There was a pre-requisite for the first class, which was Logic 101 and which was offered through the Philosophy department.
I cannot stress enough how this has helped me. First, the class in Logic, which I would never have taken otherwise. It was a solid foundation and I learned Boolean logic.
Next, the programming classes (I really loved Fortran) which have been immeasurably useful over the years with the various software programs I have used at work. I was always able to understand the underlying principles of filtering data, incrementing variant, etc., no matter what software program management capriciously chose for us to use and often ended up training the other users at my jobs.
I work in trademark law, and searching and reporting are huge tools that we use. I don't know that I am naturally good at this, but my programming background helped a lot.

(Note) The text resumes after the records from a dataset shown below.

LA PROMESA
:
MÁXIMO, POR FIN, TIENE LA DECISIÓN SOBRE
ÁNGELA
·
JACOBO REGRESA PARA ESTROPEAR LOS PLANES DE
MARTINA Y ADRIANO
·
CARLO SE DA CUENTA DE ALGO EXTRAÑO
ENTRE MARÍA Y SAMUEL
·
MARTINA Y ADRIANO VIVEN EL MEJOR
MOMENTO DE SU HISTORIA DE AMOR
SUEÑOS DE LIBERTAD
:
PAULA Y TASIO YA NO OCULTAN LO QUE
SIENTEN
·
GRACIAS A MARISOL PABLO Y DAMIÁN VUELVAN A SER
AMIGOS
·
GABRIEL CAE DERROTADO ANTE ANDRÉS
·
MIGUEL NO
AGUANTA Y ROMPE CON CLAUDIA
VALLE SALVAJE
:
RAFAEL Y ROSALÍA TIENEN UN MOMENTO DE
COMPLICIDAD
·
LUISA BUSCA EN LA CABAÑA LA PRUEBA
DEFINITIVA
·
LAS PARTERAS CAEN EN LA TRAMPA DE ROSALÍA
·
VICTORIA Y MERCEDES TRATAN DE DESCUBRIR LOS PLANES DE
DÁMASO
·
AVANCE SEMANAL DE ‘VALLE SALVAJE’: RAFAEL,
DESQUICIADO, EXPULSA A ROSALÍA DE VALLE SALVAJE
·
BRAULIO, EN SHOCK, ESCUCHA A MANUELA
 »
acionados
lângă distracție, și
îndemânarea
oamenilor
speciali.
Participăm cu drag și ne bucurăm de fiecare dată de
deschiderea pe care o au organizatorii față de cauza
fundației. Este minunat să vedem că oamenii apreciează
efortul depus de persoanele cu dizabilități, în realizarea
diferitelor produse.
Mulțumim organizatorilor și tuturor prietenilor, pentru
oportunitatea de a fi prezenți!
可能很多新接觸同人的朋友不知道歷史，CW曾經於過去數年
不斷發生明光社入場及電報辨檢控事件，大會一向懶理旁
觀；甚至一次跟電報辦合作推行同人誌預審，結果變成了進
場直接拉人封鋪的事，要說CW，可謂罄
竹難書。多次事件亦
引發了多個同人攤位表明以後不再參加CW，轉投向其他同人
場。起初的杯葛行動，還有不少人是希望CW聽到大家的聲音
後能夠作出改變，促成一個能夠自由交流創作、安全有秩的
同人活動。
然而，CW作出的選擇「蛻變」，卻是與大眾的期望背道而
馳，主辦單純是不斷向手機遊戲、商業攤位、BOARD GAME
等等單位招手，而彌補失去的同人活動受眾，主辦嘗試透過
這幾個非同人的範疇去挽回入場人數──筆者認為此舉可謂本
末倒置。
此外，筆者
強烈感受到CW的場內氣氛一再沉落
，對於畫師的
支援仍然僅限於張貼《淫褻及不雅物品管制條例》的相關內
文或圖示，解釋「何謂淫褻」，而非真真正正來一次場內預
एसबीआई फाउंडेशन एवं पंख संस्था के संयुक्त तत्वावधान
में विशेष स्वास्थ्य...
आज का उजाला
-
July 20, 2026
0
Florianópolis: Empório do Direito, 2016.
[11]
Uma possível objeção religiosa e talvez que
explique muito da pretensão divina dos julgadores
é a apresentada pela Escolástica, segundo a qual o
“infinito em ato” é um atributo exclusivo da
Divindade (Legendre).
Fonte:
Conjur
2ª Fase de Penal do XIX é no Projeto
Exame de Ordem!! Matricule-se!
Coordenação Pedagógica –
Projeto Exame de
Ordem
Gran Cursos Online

I've been at this for a while and increasingly, I see new users who simply do not grasp the back end of what they are doing. They all want to push a button for quick results. There are programs that do this now, but they often miss things. I remember when one company introduced a product that did design searching using OCR. The baby lawyers loved this product, but I was able to quickly prove it had missed results through the shortcuts. I kept that example around for years (and sent it to the search company so that they could improve their product). It gets worse with each batch of new employees.
I am not saying this to toot my own horn or to dismiss younger employees as lazy or stupid. This is how they have learned things. The underlying principles hold no value for them because they don't even know they are there. I am really glad it wasn't that way for me.